* Begin DOCUMENT SECTION *
Very often we come across a situation during development/support where we need to do some research or root cause analysis . This blog entry aims to share the lessons i learnt. I have added following tips .
Please click here to read this post

Thursday, April 28, 2011

Concurrency control and locking


The purpose of concurrency control is to prevent two different users (or two different connections by the same user) from trying to update the same data at the same time. Concurrency control can also prevent one user from seeing out-of-date data while another user is updating the same data.

The following examples explain why concurrency control is needed. For both examples, suppose that your checking account contains $1,000. During the day you deposit $300 and spend $200 from that account. At the end of the day your account should have $1,100.

Example 1: No concurrency control
At 11:00 AM, bank teller #1 looks up your account and sees that you have $1,000. The teller subtracts the $200 check, but is not able to save the updated account balance ($800) immediately.
At 11:01 AM, another teller #2 looks up your account and still sees the $1,000 balance. Teller #2 then adds your $300 deposit and saves your new account balance as $1,300.
At 11:09 AM, bank teller #1 returns to the terminal, finishes entering and saving the updated value that is calculated to be $800. That $800 value writes over the $1300.
At the end of the day, your account has $800 when it should have had $1,100 ($1000 + 300 - 200).
Example 2: Concurrency control
When teller #1 starts working on your account, a lock is placed on the account.
When teller #2 tries to read or update your account while teller #1 is updating your account, teller #2 will not be given access and gets an error message.
After teller #1 has finished the update, teller #2 can proceed.
At the end of the day, your account has $1,100 ($1000 - 200 + 300).
In Example 1, the account updates are done simultaneously rather than in sequence and one update write overwrites another update. In Example 2, to prevent two users from updating the data simultaneously (and potentially writing over each other's updates), the system uses a concurrency control mechanism.

concurrency control mechanisms

The pessimistic concurrency control mechanism is based on locking. A lock is a mechanism for limiting other users' access to a piece of data. When one user has a lock on a record, the lock prevents other users from changing (and in some cases reading) that record. Optimistic concurrency control mechanism does not place locks but prevents the overwriting of data by using timestamps.
* End DOCUMENT SECTION *
▸ OBJECTIVE A:
In the entries, switch "phylum" to "division" starting with the line containing "scientific name: Strongylocentrotus" and going on through the last line of the entries, leaving everything else unchanged. Give back only those lines.
The text and the entries are unrelated to each other.
* Begin PROVIDED DATA *
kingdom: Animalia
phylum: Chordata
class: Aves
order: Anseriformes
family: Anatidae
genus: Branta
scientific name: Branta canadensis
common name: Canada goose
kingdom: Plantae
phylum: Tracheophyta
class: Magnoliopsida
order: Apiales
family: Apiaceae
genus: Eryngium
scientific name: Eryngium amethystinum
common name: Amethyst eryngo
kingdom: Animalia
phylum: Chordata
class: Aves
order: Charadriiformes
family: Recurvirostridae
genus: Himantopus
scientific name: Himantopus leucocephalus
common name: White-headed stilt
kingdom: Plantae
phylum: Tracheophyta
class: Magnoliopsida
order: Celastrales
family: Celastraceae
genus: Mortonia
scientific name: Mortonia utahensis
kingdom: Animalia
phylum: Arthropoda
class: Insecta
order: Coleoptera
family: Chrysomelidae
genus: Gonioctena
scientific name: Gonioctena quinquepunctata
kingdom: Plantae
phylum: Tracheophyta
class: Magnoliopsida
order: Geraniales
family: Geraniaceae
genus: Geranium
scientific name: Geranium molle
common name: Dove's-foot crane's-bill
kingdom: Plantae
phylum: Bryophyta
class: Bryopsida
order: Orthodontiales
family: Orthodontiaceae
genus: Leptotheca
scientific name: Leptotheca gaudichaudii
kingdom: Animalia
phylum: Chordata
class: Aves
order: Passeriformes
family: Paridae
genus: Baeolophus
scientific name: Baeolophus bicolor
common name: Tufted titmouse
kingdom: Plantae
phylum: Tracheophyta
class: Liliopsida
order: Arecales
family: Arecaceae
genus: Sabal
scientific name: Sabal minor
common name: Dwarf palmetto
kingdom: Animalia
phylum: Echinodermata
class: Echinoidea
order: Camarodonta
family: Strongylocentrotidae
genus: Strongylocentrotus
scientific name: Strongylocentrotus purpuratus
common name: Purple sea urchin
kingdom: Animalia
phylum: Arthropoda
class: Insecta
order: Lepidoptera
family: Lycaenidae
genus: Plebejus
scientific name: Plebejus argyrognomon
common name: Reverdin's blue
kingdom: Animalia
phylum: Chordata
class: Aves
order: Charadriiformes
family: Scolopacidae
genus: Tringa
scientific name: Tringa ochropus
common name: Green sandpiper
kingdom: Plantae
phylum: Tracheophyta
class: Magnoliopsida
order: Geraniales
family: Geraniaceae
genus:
* End PROVIDED DATA *
▸ OBJECTIVE B:
Translate this sentence from the concurrency control text into Spanish: "A lock is a mechanism for limiting other users' access to a piece of data."

▸ TASK SOLUTION A:
scientific name: Strongylocentrotus purpuratus
common name: Purple sea urchin
kingdom: Animalia
division: Arthropoda
class: Insecta
order: Lepidoptera
family: Lycaenidae
genus: Plebejus
scientific name: Plebejus argyrognomon
common name: Reverdin's blue
kingdom: Animalia
division: Chordata
class: Aves
order: Charadriiformes
family: Scolopacidae
genus: Tringa
scientific name: Tringa ochropus
common name: Green sandpiper
kingdom: Plantae
division: Tracheophyta
class: Magnoliopsida
order: Geraniales
family: Geraniaceae
genus:

▸ TASK SOLUTION B:
Un bloqueo es un mecanismo para limitar el acceso de otros usuarios a un dato.